Print out the records below with nothing altered.
[[ Dataset extract, beginning ]]
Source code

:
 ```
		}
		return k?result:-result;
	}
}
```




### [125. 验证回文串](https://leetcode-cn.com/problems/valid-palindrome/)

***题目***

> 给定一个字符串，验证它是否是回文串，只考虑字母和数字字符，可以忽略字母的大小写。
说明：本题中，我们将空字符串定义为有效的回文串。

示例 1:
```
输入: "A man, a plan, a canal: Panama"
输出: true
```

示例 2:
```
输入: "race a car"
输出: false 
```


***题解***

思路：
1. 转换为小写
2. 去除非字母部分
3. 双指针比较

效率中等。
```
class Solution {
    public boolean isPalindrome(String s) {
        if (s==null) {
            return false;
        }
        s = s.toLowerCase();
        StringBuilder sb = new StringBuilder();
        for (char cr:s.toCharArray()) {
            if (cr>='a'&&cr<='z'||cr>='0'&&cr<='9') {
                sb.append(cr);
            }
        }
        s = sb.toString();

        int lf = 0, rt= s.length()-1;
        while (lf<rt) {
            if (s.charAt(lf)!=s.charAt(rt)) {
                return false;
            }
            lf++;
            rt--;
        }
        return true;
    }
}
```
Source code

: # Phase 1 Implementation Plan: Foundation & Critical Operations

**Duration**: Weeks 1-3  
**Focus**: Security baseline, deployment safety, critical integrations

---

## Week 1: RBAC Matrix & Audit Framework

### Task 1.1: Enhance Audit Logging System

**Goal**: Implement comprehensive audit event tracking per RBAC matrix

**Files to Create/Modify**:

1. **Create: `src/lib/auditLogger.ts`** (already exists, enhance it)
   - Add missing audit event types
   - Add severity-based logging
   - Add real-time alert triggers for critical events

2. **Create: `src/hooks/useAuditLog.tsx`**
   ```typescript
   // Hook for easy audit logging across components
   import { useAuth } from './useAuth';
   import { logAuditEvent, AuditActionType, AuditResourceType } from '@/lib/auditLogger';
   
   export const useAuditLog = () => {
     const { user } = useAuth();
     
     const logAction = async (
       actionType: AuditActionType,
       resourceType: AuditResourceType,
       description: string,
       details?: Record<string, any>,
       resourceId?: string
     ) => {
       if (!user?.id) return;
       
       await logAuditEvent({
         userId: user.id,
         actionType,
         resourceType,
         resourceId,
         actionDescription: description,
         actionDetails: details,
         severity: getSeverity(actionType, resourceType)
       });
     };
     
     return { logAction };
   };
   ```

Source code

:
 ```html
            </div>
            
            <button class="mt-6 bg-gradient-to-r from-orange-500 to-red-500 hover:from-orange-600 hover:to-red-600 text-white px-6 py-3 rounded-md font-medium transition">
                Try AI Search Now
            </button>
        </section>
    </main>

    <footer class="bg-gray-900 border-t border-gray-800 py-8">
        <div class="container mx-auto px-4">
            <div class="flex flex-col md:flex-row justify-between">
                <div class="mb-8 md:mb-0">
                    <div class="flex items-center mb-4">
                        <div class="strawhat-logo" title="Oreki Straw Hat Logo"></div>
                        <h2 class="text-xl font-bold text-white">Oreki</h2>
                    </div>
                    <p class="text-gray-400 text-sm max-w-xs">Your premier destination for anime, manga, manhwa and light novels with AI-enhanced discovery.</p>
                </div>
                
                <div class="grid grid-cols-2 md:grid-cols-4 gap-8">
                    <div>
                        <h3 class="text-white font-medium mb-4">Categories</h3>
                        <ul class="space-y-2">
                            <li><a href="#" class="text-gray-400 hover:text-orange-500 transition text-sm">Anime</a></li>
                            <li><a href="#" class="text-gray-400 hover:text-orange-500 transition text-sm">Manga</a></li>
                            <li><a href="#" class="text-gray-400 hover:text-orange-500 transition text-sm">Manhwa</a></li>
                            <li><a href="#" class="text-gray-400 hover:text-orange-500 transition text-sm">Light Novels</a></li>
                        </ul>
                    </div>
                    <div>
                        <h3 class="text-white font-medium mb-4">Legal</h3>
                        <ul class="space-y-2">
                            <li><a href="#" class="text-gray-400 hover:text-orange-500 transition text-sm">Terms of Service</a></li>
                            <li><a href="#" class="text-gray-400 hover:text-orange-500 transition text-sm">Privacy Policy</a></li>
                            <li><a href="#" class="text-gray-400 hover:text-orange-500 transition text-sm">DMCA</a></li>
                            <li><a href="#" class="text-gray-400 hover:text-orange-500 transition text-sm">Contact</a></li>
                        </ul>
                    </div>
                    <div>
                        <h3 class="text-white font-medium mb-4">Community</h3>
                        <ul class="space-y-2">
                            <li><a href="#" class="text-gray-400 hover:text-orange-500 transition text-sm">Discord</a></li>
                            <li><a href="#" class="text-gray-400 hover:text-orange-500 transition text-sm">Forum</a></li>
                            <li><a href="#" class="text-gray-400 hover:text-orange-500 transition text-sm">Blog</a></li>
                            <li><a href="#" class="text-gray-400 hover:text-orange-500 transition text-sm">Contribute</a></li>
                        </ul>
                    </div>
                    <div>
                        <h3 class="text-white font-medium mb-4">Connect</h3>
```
[[ Dataset extract, end ]]
[Answer box]
Source code

:
 ```
		}
		return k?result:-result;
	}
}
```




### [125. 验证回文串](https://leetcode-cn.com/problems/valid-palindrome/)

***题目***

> 给定一个字符串，验证它是否是回文串，只考虑字母和数字字符，可以忽略字母的大小写。
说明：本题中，我们将空字符串定义为有效的回文串。

示例 1:
```
输入: "A man, a plan, a canal: Panama"
输出: true
```

示例 2:
```
输入: "race a car"
输出: false 
```


***题解***

思路：
1. 转换为小写
2. 去除非字母部分
3. 双指针比较

效率中等。
```
class Solution {
    public boolean isPalindrome(String s) {
        if (s==null) {
            return false;
        }
        s = s.toLowerCase();
        StringBuilder sb = new StringBuilder();
        for (char cr:s.toCharArray()) {
            if (cr>='a'&&cr<='z'||cr>='0'&&cr<='9') {
                sb.append(cr);
            }
        }
        s = sb.toString();

        int lf = 0, rt= s.length()-1;
        while (lf<rt) {
            if (s.charAt(lf)!=s.charAt(rt)) {
                return false;
            }
            lf++;
            rt--;
        }
        return true;
    }
}
```
Source code

: # Phase 1 Implementation Plan: Foundation & Critical Operations

**Duration**: Weeks 1-3  
**Focus**: Security baseline, deployment safety, critical integrations

---

## Week 1: RBAC Matrix & Audit Framework

### Task 1.1: Enhance Audit Logging System

**Goal**: Implement comprehensive audit event tracking per RBAC matrix

**Files to Create/Modify**:

1. **Create: `src/lib/auditLogger.ts`** (already exists, enhance it)
   - Add missing audit event types
   - Add severity-based logging
   - Add real-time alert triggers for critical events

2. **Create: `src/hooks/useAuditLog.tsx`**
   ```typescript
   // Hook for easy audit logging across components
   import { useAuth } from './useAuth';
   import { logAuditEvent, AuditActionType, AuditResourceType } from '@/lib/auditLogger';
   
   export const useAuditLog = () => {
     const { user } = useAuth();
     
     const logAction = async (
       actionType: AuditActionType,
       resourceType: AuditResourceType,
       description: string,
       details?: Record<string, any>,
       resourceId?: string
     ) => {
       if (!user?.id) return;
       
       await logAuditEvent({
         userId: user.id,
         actionType,
         resourceType,
         resourceId,
         actionDescription: description,
         actionDetails: details,
         severity: getSeverity(actionType, resourceType)
       });
     };
     
     return { logAction };
   };
   ```

Source code

:
 ```html
            </div>
            
            <button class="mt-6 bg-gradient-to-r from-orange-500 to-red-500 hover:from-orange-600 hover:to-red-600 text-white px-6 py-3 rounded-md font-medium transition">
                Try AI Search Now
            </button>
        </section>
    </main>

    <footer class="bg-gray-900 border-t border-gray-800 py-8">
        <div class="container mx-auto px-4">
            <div class="flex flex-col md:flex-row justify-between">
                <div class="mb-8 md:mb-0">
                    <div class="flex items-center mb-4">
                        <div class="strawhat-logo" title="Oreki Straw Hat Logo"></div>
                        <h2 class="text-xl font-bold text-white">Oreki</h2>
                    </div>
                    <p class="text-gray-400 text-sm max-w-xs">Your premier destination for anime, manga, manhwa and light novels with AI-enhanced discovery.</p>
                </div>
                
                <div class="grid grid-cols-2 md:grid-cols-4 gap-8">
                    <div>
                        <h3 class="text-white font-medium mb-4">Categories</h3>
                        <ul class="space-y-2">
                            <li><a href="#" class="text-gray-400 hover:text-orange-500 transition text-sm">Anime</a></li>
                            <li><a href="#" class="text-gray-400 hover:text-orange-500 transition text-sm">Manga</a></li>
                            <li><a href="#" class="text-gray-400 hover:text-orange-500 transition text-sm">Manhwa</a></li>
                            <li><a href="#" class="text-gray-400 hover:text-orange-500 transition text-sm">Light Novels</a></li>
                        </ul>
                    </div>
                    <div>
                        <h3 class="text-white font-medium mb-4">Legal</h3>
                        <ul class="space-y-2">
                            <li><a href="#" class="text-gray-400 hover:text-orange-500 transition text-sm">Terms of Service</a></li>
                            <li><a href="#" class="text-gray-400 hover:text-orange-500 transition text-sm">Privacy Policy</a></li>
                            <li><a href="#" class="text-gray-400 hover:text-orange-500 transition text-sm">DMCA</a></li>
                            <li><a href="#" class="text-gray-400 hover:text-orange-500 transition text-sm">Contact</a></li>
                        </ul>
                    </div>
                    <div>
                        <h3 class="text-white font-medium mb-4">Community</h3>
                        <ul class="space-y-2">
                            <li><a href="#" class="text-gray-400 hover:text-orange-500 transition text-sm">Discord</a></li>
                            <li><a href="#" class="text-gray-400 hover:text-orange-500 transition text-sm">Forum</a></li>
                            <li><a href="#" class="text-gray-400 hover:text-orange-500 transition text-sm">Blog</a></li>
                            <li><a href="#" class="text-gray-400 hover:text-orange-500 transition text-sm">Contribute</a></li>
                        </ul>
                    </div>
                    <div>
                        <h3 class="text-white font-medium mb-4">Connect</h3>
```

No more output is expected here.